By Jimmy Carter
This article originally appeared in Time magazine, Feb. 25, 1991, U.S. Edition.
Saddam Hussein has always had two options: 1) to withdraw from Kuwait and avoid destruction of his forces or 2) not to surrender the invaded territory, let his country absorb allied attacks and fight a defensive ground war. Neither alternative has ever been particularly attractive to the U.S. and its allies, even before the war began. In the first case, Iraq's military power would have been preserved; in the second, allied casualties would be higher.
We now face the choice between a prolonged conflict or a partial survival of Saddam's power. Our overwhelming force will prevail. But what will we do after we have destroyed a good portion of Iraq's military, ravaged Iraq's industrial infrastructure, severed fresh-water-supply systems in major cities and driven Iraqi military forces out of Kuwait? Will we pursue the retreating Iraqis mile by mile, ultimately to impose unconditional surrender?

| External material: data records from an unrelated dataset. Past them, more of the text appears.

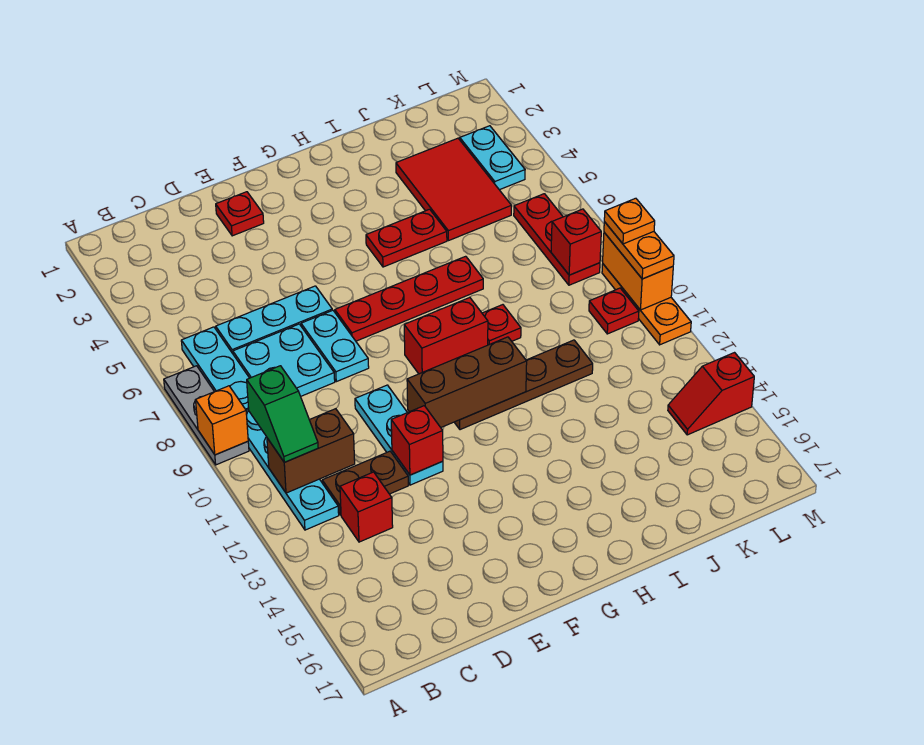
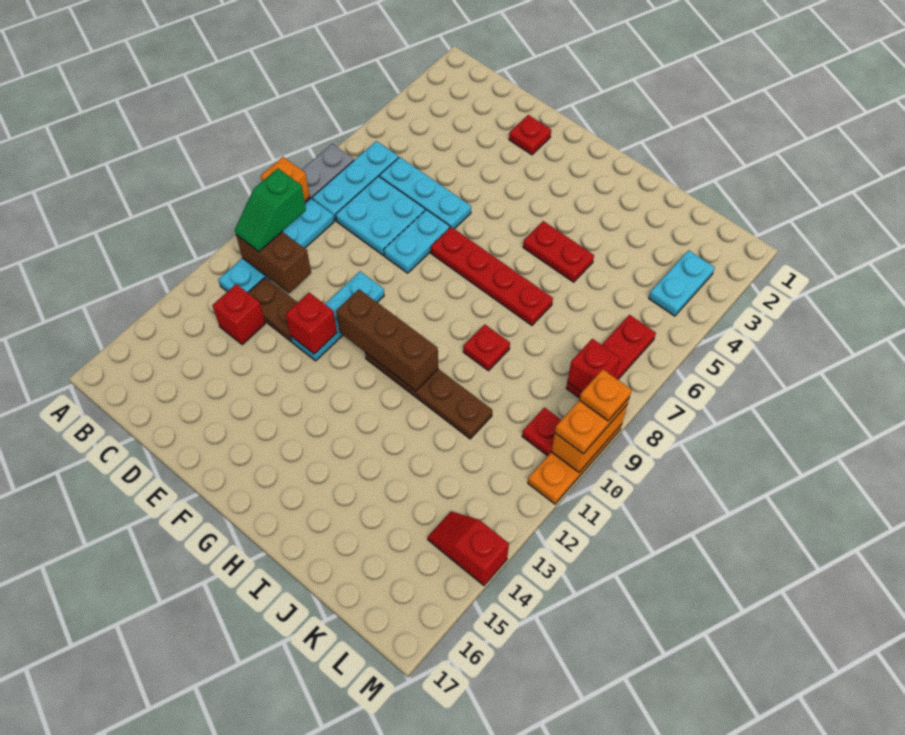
red brick G9:H9 level 1 -> none
red tile J3:K5 level 1 -> none

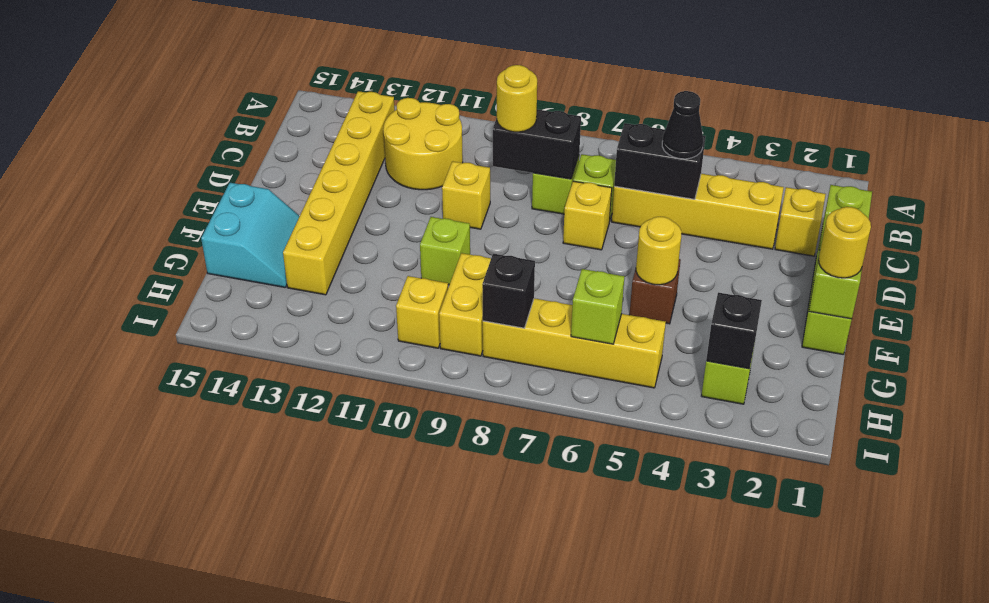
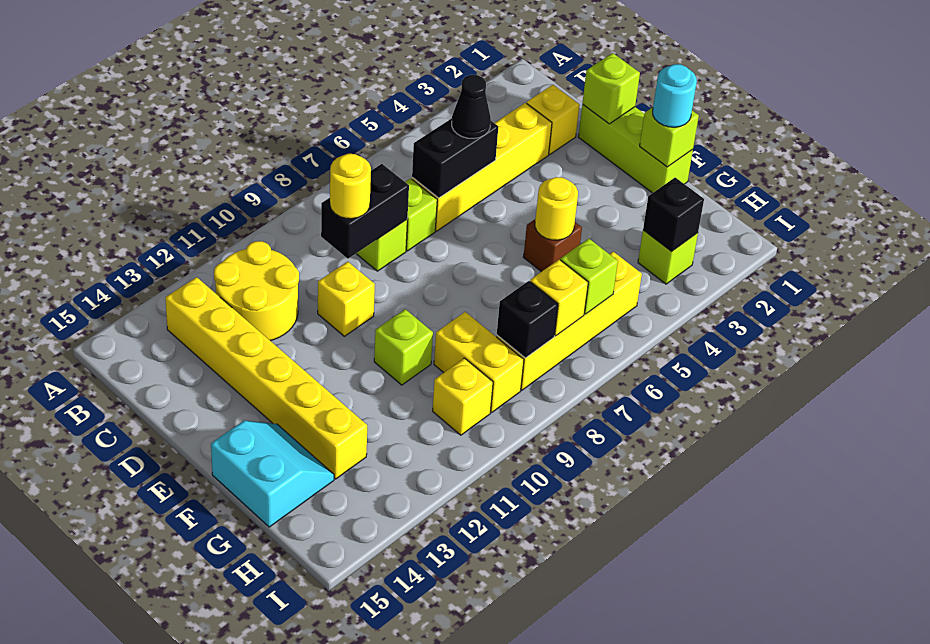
yellow brick D7 level 1 -> yellow brick H7 level 2
yellow round brick F1 level 3 -> cyan round brick F1 level 3

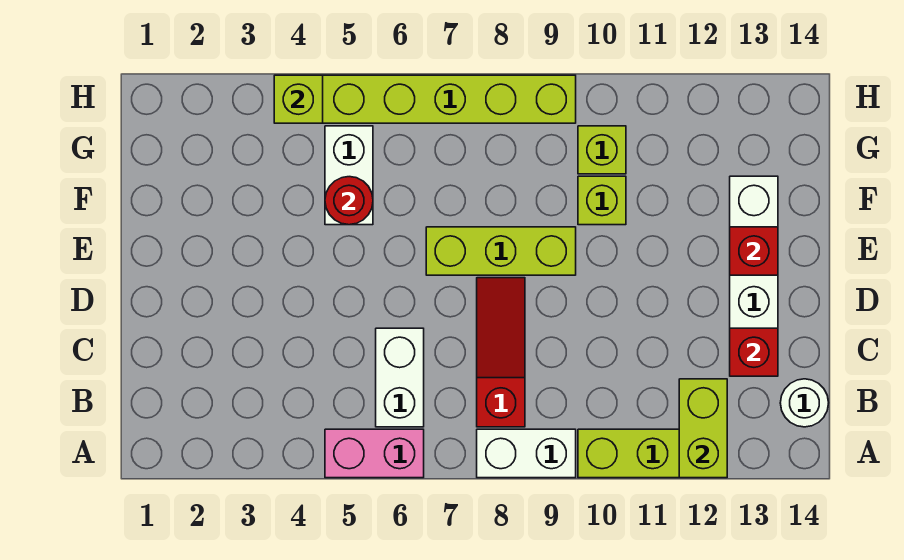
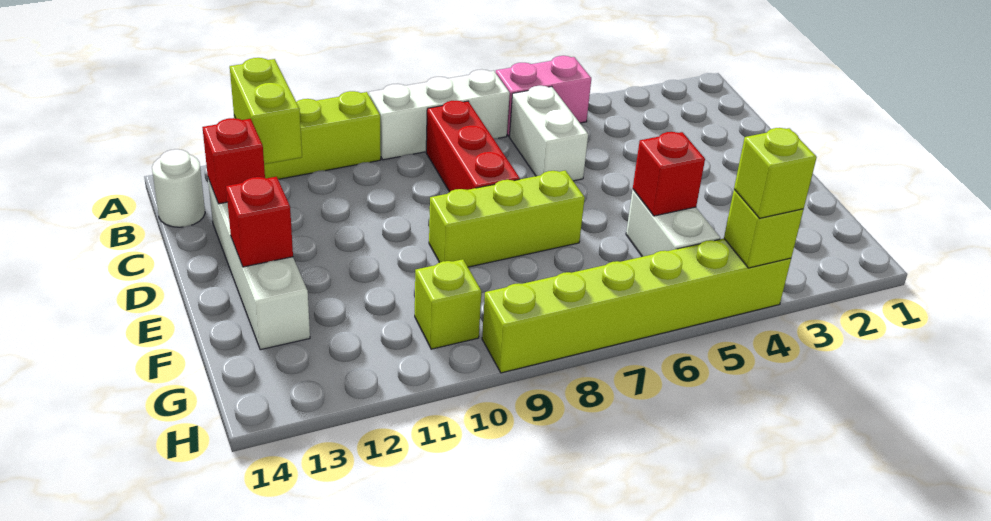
white brick A8:A9 level 1 -> white brick A7:A9 level 1
red slope B8:D8 level 1 top B -> red brick B8:D8 level 1
red round brick F5 level 2 -> red brick F5 level 2
lime brick F10 level 1 -> lime brick H4 level 3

Whether we like it or not, the U.S. is being criticized for the sustained nationwide attacks on Iraq, which Soviet leaders and others claim to be exceeding the U.N. mandate for the ejection of Iraqi forces from Kuwait. Also, highly publicized evidence of damage to nonmilitary areas is arousing concern. No matter how limited or inadvertent this damage may be, the vivid pictures of destroyed homes and children's bodies being removed from air-raid shelters are a propaganda victory for Saddam.
Islamic leaders, in Iran and even among our own allies, have been calling for a peace effort, which would have to include a cease-fire. During this period, an unequivocal commitment from Saddam and united pressure from the alliance, including the Soviet Union, would be necessary to assure Iraq's total withdrawal from Kuwait.
We should not reject the option of a cease-fire. To foreclose this possibility and demand complete surrender as an alternative to any peace negotiations, even after Saddam's expressed willingness to withdraw from Kuwait is confirmed, is to ensure a long and destructive war, a fragmentation of the alliance and the likelihood destabilized Middle East. Complete destruction of Iraq's army will leave the country defenseless against Iran and Syria. If we insist also that Saddam face trial as a war criminal, then he is not likely to yield except as an act of finality and hopelessness, regardless of the devastation suffered by his country.
It is true that a cease-fire could permit some repairs and possible adjustments of Iraqi forces. These benefits could be minimized by the terms of the allied announcement of a truce, which might preclude the rebuilding of bridges or the redeployment of armored units. Pinpoint attacks by our smart bombs could stop these actions even during the respite period.
After more than 73,000 sorties against Iraq and its military sites, with minimal losses by the U.S. and its allies, Saddam and his top officials must now be convinced that the allies can continue this one-sided devastation indefinitely. There is little doubt that Iraq's anticipation of victory over the allied forces has dissipated.
If the Iraqis make a legitimate offer to withdraw from Kuwait, a cease-fire and negotiations -- with our support but under Arab or other international auspices -- would let Iraqi leaders and private citizens put additional pressure on Saddam to comply with the more limited Security Council demands. The achievement of immediate American goals cannot be guaranteed by such a pause in the war. Even rejection of the peace effort by the Iraqis, however, will put the onus of the continuing conflict on their leaders, giving the allied forces a significant propaganda victory. It will also help clarify our ultimate objectives, to ourselves and to the world. Involving others in negotiations will make it easier for the withdrawal of U.S. forces from the region once the conflict is resolved.